Required task — Set out the lines from the start of the rows below through the line that contains "scientific name: Clematis terniflora", both included, as a Markdown table with the columns Number and Line. Leave out any blank lines.

==================================================

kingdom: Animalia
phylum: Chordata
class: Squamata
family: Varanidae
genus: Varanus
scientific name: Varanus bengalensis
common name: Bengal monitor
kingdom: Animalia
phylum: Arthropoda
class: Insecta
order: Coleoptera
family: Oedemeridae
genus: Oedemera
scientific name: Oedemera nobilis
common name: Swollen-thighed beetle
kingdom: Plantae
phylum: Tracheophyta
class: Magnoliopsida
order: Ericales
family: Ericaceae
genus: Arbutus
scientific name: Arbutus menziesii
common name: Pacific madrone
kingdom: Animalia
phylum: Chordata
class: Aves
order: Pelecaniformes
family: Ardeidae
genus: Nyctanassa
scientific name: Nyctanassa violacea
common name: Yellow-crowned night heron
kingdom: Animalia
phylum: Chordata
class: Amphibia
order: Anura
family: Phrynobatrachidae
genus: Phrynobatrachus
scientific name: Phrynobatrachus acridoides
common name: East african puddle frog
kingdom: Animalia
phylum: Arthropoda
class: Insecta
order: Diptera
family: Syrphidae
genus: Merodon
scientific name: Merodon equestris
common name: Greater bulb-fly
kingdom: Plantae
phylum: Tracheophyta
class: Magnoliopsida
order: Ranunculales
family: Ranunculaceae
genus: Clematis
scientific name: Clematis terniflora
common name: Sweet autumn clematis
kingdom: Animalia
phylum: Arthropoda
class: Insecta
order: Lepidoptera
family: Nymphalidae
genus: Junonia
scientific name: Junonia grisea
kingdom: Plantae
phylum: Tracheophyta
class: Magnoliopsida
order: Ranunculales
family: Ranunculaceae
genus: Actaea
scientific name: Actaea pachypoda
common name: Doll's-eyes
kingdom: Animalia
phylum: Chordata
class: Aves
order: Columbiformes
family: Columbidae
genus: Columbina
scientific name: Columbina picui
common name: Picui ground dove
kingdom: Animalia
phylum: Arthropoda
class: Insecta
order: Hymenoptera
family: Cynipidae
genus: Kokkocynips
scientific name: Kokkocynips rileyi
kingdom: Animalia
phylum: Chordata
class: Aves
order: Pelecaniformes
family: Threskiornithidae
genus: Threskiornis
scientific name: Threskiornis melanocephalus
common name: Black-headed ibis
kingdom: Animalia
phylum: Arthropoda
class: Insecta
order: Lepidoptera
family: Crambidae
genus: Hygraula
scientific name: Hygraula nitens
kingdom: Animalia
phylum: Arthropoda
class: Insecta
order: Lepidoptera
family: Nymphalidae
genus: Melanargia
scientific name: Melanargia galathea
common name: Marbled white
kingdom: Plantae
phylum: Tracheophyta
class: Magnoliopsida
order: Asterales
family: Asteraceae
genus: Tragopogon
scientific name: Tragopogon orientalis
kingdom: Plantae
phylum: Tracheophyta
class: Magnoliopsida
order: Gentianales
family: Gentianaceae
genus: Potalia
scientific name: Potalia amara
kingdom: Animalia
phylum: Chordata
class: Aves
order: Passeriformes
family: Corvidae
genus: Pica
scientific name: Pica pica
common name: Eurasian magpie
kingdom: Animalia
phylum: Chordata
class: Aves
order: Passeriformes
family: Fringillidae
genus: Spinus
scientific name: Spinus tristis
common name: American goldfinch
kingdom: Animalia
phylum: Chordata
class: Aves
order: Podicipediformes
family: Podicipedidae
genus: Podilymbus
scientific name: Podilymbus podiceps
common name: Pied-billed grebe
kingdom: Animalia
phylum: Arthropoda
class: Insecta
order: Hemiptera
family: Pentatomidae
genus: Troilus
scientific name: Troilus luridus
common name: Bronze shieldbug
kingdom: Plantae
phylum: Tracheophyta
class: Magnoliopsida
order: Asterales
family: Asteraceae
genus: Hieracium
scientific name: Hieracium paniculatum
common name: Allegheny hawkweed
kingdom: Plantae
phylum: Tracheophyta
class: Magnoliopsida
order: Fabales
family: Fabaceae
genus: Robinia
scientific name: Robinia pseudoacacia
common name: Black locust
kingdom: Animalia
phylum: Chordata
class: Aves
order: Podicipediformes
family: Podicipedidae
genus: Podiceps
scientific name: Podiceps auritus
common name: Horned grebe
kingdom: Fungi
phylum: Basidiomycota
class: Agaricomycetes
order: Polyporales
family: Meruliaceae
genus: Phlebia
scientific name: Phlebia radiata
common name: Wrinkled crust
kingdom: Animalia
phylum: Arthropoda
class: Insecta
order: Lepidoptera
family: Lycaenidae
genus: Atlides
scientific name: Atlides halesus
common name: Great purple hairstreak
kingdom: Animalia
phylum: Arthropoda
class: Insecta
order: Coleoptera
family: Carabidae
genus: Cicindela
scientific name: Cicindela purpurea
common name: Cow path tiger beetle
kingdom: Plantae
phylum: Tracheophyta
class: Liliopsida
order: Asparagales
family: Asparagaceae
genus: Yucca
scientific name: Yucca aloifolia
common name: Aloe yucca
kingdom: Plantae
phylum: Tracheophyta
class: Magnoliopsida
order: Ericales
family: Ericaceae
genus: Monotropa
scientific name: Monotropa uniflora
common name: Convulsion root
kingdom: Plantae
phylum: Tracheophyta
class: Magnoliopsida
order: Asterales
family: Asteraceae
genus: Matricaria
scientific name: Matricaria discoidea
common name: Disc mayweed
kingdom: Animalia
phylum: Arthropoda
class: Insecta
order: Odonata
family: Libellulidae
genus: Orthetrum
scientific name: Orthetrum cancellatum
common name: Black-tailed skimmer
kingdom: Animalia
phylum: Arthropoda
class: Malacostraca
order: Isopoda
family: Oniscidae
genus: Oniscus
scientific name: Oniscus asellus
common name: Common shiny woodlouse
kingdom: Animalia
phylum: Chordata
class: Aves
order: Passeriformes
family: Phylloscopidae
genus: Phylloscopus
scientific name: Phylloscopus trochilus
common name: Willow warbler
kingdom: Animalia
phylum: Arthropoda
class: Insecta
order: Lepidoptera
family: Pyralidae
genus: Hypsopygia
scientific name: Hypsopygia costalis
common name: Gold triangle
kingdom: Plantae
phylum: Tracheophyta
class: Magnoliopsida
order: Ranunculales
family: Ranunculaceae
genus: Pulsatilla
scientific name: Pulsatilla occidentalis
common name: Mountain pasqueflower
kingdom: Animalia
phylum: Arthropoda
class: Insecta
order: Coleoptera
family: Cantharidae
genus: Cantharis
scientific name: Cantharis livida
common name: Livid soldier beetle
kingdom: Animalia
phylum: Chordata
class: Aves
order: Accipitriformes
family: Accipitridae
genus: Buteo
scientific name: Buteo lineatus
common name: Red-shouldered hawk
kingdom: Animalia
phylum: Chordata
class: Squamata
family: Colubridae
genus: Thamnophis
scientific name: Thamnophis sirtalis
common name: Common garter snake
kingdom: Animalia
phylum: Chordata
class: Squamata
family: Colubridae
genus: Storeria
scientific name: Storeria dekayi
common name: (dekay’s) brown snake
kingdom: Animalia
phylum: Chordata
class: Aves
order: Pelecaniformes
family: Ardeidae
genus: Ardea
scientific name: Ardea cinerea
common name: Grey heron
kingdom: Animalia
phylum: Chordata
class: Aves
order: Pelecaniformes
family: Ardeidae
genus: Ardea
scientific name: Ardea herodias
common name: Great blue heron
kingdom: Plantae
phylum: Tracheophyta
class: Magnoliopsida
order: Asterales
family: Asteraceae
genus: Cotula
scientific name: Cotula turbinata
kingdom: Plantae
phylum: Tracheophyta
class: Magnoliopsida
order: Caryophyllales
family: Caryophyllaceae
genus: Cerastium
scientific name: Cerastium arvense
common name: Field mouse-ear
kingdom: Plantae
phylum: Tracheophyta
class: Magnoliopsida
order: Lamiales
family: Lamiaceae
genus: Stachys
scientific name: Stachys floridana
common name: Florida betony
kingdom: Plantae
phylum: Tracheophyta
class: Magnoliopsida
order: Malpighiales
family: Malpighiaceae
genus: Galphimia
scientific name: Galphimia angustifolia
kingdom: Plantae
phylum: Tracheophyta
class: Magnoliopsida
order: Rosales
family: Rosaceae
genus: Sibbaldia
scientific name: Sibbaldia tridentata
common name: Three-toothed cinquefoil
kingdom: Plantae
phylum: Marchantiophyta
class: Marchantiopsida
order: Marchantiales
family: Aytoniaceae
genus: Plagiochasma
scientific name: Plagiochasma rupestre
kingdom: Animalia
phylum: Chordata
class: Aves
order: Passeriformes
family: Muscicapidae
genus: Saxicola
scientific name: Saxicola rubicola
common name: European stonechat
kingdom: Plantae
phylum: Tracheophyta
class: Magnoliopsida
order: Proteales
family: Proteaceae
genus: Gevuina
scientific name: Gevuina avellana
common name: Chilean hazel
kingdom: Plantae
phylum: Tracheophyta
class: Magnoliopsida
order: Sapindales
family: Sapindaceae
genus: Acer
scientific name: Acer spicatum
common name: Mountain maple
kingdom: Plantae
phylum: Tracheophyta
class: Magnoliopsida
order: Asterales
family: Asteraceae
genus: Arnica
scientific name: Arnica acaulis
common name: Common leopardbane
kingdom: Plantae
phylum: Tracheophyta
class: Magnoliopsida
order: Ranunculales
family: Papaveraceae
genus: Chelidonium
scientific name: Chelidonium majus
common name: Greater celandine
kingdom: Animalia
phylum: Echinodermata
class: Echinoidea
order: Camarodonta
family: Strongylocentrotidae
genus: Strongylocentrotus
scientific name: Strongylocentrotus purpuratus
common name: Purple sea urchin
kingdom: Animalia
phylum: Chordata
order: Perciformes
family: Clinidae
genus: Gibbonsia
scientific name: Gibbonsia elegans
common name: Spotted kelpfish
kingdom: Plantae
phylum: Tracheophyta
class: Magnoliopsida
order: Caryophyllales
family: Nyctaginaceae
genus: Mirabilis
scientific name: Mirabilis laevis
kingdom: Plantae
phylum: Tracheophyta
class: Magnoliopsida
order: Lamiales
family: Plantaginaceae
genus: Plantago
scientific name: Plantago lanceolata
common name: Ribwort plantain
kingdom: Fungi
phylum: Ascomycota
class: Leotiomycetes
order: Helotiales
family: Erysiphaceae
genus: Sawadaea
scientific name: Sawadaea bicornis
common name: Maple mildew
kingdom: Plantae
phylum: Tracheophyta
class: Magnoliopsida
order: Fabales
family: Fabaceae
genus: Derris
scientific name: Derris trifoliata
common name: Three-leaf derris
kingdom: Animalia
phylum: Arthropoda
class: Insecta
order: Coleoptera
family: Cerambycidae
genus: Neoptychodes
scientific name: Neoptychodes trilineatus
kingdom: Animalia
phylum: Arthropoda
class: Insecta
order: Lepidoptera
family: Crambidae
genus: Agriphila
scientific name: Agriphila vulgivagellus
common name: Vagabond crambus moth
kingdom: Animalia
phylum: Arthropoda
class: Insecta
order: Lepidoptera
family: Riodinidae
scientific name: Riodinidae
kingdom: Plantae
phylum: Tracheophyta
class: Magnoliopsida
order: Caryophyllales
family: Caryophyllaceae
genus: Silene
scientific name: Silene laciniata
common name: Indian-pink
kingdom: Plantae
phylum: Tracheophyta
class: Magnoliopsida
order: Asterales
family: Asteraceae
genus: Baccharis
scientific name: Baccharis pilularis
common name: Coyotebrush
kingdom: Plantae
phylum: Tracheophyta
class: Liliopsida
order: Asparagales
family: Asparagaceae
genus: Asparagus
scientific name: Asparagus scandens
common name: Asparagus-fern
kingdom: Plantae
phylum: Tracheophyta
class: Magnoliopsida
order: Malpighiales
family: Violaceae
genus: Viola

==================================================

Task result —
| Number | Line |
|---|---|
| 1 | kingdom: Animalia |
| 2 | phylum: Chordata |
| 3 | class: Squamata |
| 4 | family: Varanidae |
| 5 | genus: Varanus |
| 6 | scientific name: Varanus bengalensis |
| 7 | common name: Bengal monitor |
| 8 | kingdom: Animalia |
| 9 | phylum: Arthropoda |
| 10 | class: Insecta |
| 11 | order: Coleoptera |
| 12 | family: Oedemeridae |
| 13 | genus: Oedemera |
| 14 | scientific name: Oedemera nobilis |
| 15 | common name: Swollen-thighed beetle |
| 16 | kingdom: Plantae |
| 17 | phylum: Tracheophyta |
| 18 | class: Magnoliopsida |
| 19 | order: Ericales |
| 20 | family: Ericaceae |
| 21 | genus: Arbutus |
| 22 | scientific name: Arbutus menziesii |
| 23 | common name: Pacific madrone |
| 24 | kingdom: Animalia |
| 25 | phylum: Chordata |
| 26 | class: Aves |
| 27 | order: Pelecaniformes |
| 28 | family: Ardeidae |
| 29 | genus: Nyctanassa |
| 30 | scientific name: Nyctanassa violacea |
| 31 | common name: Yellow-crowned night heron |
| 32 | kingdom: Animalia |
| 33 | phylum: Chordata |
| 34 | class: Amphibia |
| 35 | order: Anura |
| 36 | family: Phrynobatrachidae |
| 37 | genus: Phrynobatrachus |
| 38 | scientific name: Phrynobatrachus acridoides |
| 39 | common name: East african puddle frog |
| 40 | kingdom: Animalia |
| 41 | phylum: Arthropoda |
| 42 | class: Insecta |
| 43 | order: Diptera |
| 44 | family: Syrphidae |
| 45 | genus: Merodon |
| 46 | scientific name: Merodon equestris |
| 47 | common name: Greater bulb-fly |
| 48 | kingdom: Plantae |
| 49 | phylum: Tracheophyta |
| 50 | class: Magnoliopsida |
| 51 | order: Ranunculales |
| 52 | family: Ranunculaceae |
| 53 | genus: Clematis |
| 54 | scientific name: Clematis terniflora |